釣り糸を垂らしてる間中、ずっと晩酌用の澄み酒を増やし続けたから――
足りなくなることはねぇ……が、すこしキツい酒にしすぎたかも知れん。
とたたたた――レイダ材の盆を抱え掛けていく星神、いや料理番の姉。
「大盛況だな? 星神さまよ♪」
冷たい水を村長席へ届けた帰りの星神を、おれもひとつ労っておく。
村人たちの手前、おれの姉と言うことになってるが――
なかなか良い、落とし所かもしれん。
星の神と言った所で誰一人、その意味を理解出来ねぇからなぁ。
この世界……おれやニゲルからしたら来世の、三途の川に居た――
白髪の老人のようにも――
眉目麗しい若い女のようにも――
槍や刀や酒瓶のようにも見えた――自称神。
「くすくす、ごった煮とお吸い物と、串揚げに芋揚げ。
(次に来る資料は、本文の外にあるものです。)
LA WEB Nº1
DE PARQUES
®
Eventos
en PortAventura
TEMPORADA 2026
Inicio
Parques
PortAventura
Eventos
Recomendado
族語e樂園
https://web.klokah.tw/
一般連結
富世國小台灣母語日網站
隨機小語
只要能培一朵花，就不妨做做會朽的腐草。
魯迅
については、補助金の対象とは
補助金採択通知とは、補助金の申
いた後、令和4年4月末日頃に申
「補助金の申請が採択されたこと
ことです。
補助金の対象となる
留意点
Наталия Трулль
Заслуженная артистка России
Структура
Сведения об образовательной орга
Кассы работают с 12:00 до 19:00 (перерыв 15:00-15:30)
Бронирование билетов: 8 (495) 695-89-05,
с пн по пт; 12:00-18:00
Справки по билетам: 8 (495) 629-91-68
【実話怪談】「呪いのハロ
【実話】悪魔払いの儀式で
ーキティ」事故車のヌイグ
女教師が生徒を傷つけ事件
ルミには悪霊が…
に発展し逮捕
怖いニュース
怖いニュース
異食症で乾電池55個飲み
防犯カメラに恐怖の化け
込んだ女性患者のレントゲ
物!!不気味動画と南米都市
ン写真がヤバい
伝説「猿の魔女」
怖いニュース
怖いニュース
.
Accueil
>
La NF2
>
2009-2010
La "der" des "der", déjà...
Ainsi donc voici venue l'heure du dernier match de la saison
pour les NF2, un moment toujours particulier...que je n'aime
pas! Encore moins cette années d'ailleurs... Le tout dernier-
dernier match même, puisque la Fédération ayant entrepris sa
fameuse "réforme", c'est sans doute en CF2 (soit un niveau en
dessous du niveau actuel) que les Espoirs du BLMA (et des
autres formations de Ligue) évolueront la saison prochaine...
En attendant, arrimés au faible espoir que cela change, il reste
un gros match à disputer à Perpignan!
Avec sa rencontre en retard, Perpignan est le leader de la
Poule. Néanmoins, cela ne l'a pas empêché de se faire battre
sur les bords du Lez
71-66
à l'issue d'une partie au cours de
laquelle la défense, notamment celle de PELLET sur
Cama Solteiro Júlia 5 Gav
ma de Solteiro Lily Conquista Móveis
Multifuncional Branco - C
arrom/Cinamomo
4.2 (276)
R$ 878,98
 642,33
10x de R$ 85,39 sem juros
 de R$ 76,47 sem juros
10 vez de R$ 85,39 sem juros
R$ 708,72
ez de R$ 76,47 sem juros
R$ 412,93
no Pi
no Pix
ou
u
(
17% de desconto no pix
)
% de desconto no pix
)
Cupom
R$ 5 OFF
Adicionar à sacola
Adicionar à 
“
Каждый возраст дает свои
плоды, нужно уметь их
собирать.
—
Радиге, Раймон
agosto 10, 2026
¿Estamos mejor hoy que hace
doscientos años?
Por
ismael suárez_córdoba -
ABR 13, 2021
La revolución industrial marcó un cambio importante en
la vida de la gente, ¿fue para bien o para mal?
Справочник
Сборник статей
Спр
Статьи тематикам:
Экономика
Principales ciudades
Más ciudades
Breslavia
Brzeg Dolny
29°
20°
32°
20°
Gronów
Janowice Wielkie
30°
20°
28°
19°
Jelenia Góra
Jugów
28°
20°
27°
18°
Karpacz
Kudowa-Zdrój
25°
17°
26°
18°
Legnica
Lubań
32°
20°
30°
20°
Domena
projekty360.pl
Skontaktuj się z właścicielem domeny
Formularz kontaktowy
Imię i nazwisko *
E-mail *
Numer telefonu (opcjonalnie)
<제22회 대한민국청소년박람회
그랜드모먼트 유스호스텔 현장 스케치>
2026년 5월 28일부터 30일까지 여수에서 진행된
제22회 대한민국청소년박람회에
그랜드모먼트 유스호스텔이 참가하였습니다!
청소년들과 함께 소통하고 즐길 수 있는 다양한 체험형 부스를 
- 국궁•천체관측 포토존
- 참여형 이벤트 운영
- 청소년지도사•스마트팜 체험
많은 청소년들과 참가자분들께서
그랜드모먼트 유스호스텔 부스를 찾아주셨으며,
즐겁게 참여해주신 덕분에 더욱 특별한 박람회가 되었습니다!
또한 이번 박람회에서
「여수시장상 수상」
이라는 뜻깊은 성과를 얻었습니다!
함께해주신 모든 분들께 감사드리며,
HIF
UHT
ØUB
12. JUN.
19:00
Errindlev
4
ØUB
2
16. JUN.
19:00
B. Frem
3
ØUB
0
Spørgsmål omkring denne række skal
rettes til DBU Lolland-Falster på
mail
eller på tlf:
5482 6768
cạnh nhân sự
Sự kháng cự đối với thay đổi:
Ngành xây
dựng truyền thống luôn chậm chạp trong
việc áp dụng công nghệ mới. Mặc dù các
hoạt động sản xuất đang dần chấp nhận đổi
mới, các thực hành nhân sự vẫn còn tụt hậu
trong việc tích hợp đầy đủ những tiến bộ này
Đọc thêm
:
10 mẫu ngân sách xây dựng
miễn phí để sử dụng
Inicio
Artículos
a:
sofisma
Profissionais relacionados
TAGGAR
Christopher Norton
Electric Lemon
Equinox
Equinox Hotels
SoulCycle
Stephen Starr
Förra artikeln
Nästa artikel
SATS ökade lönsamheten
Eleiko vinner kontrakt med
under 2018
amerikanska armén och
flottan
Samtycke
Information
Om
冷たいデザートもお出ししますので、死角は無いですわ、くすくす♪」
ちゃんと目も笑ってる。
村の女衆と飯を作るのが、よっぽど楽しかったとみえる。
「そうね、お手柄じゃん、カヤノヒメちゃん! けどあれ、ムシュル貝の壺焼きもぉーとってもぉー、素敵だと思いませんかぁーあ゛ぁぁあぁん?」
酒を飲んでもねぇのに、目が据わってやがるぜ。
まったく、作れってのかぁ?
「そうかい、お安いご用だぜ!」
こちとら、釣りのしすぎて疲労困憊だが――
下手に逆らって、ごねられても敵わん。
じゅじゅじゅじゅじゅぅぅぅぅぅぅぅぅっ――――♪
澄み酒と醤油とみりんを合わせた、醤油だれ。
何を焼くのでも最後は、これで済んじまう万能だれだ。
樽に作っておいたのが、減ってたから――
ついでに量を増やしとく。
ちなみに大蒜を刻んで味噌に漬けたやつもあるが、今日は使わない。
「シガミーやってるかぁー、ひっくっうぃー♪」
竈で貝を焼いてたら、ノヴァドが来た。
「おう、酒はさっき仕込んだ分があるから、いくらでも好きなだけ飲んでくれよっ!」
「そいつぁありがてぇ! ならそいつを肴にするから、ひとつくれやぁ、ひっくぅいいぃぃー♪」
今日は酔うのが、早くねえか?
やっぱり澄み酒の度数が、高かったらしいな。
「あー、五百乃大角の分をすぐ持ってってやらんと暴れ出すから、もうちょっと待ってくれ」
「んぁ、イオノファラーさまの分か? それならこいつを焼いてやれ、ひっくうぅううぃいいー♪」
ごどんと、焼き網の上に置かれたのは――
それはそれは巨大な、巻き貝。
「どうしたこりゃ、今日見た中でも一番でけぇぞっ!?」
「ガハハハッ、凄ぇだろ? 件の卵は釣れなかったが、こいつが一匹だけ掛かったんだよ♪」
「これなら、あの大食らいでも食いでがあらぁな! 恩に着るぜ♪」
じゅじゅじゅじゅじゅぅぅぅぅぅぅぅぅっ――――♪
炭を、ぱたぱたぱったぱたと団扇で扇ぐ。
この大きさだと火を通すのに時間が掛かりそうだから、調理系スキルの全てを叩き込んでやった。